Hmm, ternyata kerja bareng itu nggak seburuk yang kuduga.
"Jadi, kok kamu bisa kuliah di sini?" tanyaku saat kami berdua sedang makan di kantin kampus, setelah selesai di ruang musik.
Lidya terdiam sebentar, lalu mengangkat bahu. "Yah, sama seperti kebanyakan orang-orang dari luar kota yang ngampus di sini. Kualitas pendidikan yang lebih bagus, juga peluang karir yang lebih oke."

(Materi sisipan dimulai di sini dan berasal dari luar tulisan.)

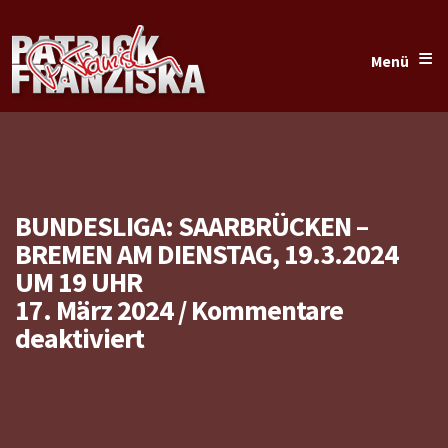
≡
Menü
BUNDESLIGA: SAARBRÜCKEN –
BREMEN AM DIENSTAG, 19.3.2024
UM 19 UHR
17. März 2024
/
Kommentare
für
deaktiviert
Bundesliga:
Saarbrücken
–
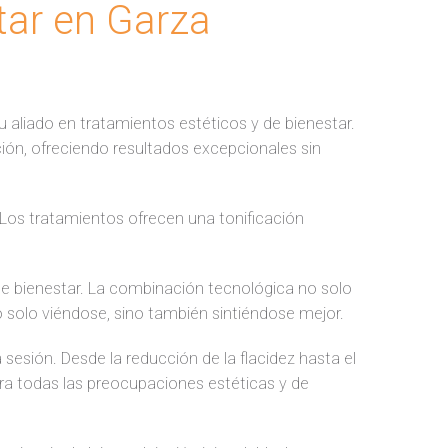
tar en Garza
aliado en tratamientos estéticos y de bienestar.
ación, ofreciendo resultados excepcionales sin
. Los tratamientos ofrecen una tonificación
e bienestar. La combinación tecnológica no solo
 no solo viéndose, sino también sintiéndose mejor.
sesión. Desde la reducción de la flacidez hasta el
ara todas las preocupaciones estéticas y de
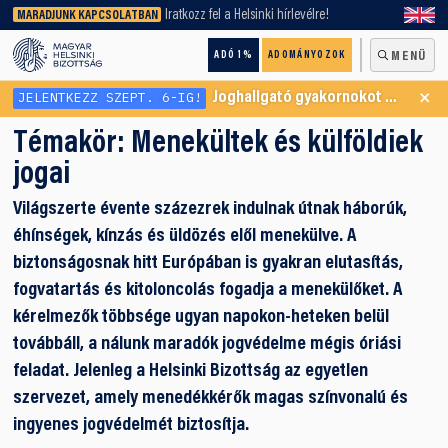
keresőnket!
Iratkozz fel a Helsinki hírlevélre!
MARADJUNK KAPCSOLATBAN
ADÓ 1%
ADOMÁNYOZOK
MENÜ
×
JELENTKEZZ SZEPT. 6-IG!
Joghallgató gyakornokot keresünk Menekültügyi Programunkba
Témakör:
Menekültek és külföldiek
jogai
Világszerte évente százezrek indulnak útnak háborúk,
éhínségek, kínzás és üldözés elől menekülve. A
biztonságosnak hitt Európában is gyakran elutasítás,
fogvatartás és kitoloncolás fogadja a menekülőket. A
kérelmezők többsége ugyan napokon-heteken belül
továbbáll, a nálunk maradók jogvédelme mégis óriási
feladat. Jelenleg a Helsinki Bizottság az egyetlen
szervezet, amely menedékkérők magas színvonalú és
ingyenes jogvédelmét biztosítja.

Aku mengangguk-angguk. Ya, memang itu jawaban dari sebagian besar orang yang berkuliah di sini, termasuk aku. Selain orang-orang seperti kami, ada juga keluarga-keluarga konglomerat yang sengaja menguliahkan anaknya di sini hanya untuk memperluas koneksi.

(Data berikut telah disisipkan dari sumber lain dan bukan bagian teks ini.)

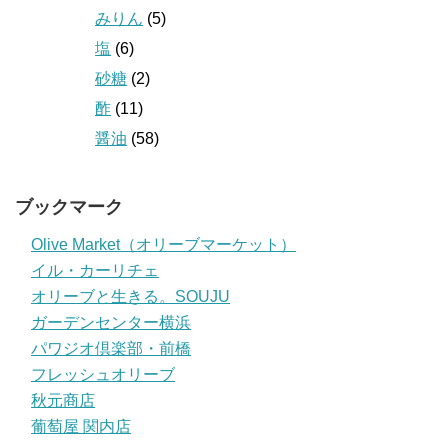
みりん
(5)
塩
(6)
砂糖
(2)
酢
(11)
醤油
(58)
ブックマーク
Olive Market（オリーブマーケット）
イル・カーリチェ
オリーブと生きる。SOUJU
ガーデンセンター横浜
パワジオ倶楽部・前橋
フレッシュオリーブ
秋元商店
葡萄屋 関内店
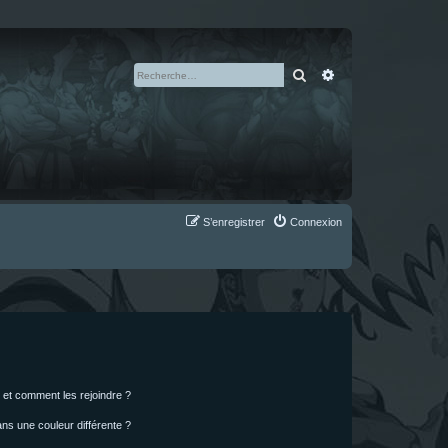
Rechercher
Recherche avan
S’enregistrer
Connexion
s et comment les rejoindre ?
s une couleur différente ?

"Aku asumsikan kamu sudah dapat kerja buat ngisi waktu di siang hari?"
Lidya mengangguk. "Yup. Udah ketemu, kok. Kayaknya aku cukup hoki, nggak butuh waktu terlalu lama buat ketemu."
Aku tertawa kecil. "Kaget nggak pas tahu anak-anak di sini rata-rata kerja sambil kuliah?"
Lidya terkekeh. "Sejujurnya, sedikit. Kok bisa kalian bekerja sekeras itu ya? Nggak perlu istirahat, apa?"
Aku menghela nafas. "Bisa karena terbiasa. Lama-lama kamu juga bakal tahu sendiri."
Lidya mengangguk-angguk. "Apa ada saran untuk pemula seperti aku?"
Aku mengangkat bahu, menimbang-nimbang jawaban yang cocok. "Yah, yang penting tetap semangat. Akan tiba saatnya kamu merasa capek banget dan pengen give up, tapi di saat itu terjadi, ingat aja bahwa kamu nggak sendirian. Selalu ada orang yang bisa kamu cari untuk minta bantuan."
Sudut bibir Lidya terangkat. "Petuah yang bijak dari orang yang lebih tua."
Aku langsung mengangkat sebelah alis dengan wajah bercanda. "Lebih tua?"
"Sori. Maksudnya, lebih dewasa." Lidya tertawa kecil. "Kelasku bentar lagi udah mau mulai nih. Kamu belum mau pulang?"
Aku melihat jam tanganku. Yah, mungkin ada baiknya aku pulang daripada nongkrong sendirian. "Iya, ini udah mau pulang, kok."
Kami beranjak dari kursi kantin dan aku menemani Lidya berjalan sampai gedung B.
"Thanks udah ditemenin, Calvin," ucap Lidya saat kami hendak berpisah.
Aku mengangguk dan tersenyum. "You're welcome."
Setelah Lidya melangkah pergi, aku juga meninggalkan lingkungan kampus. Jujur saja, sedikit mengherankan bagiku untuk berbicara panjang lebar dengan orang yang baru aku kenal. Biasanya aku tidak pernah seperti ini. Mungkin karena kami sama-sama berminat di bidang musik, jadi kami mudah dekat. Ya, mungkin hanya itu.
Meskipun begitu, aku tidak dapat menghilangkan perasaan familiar yang kurasakan darinya.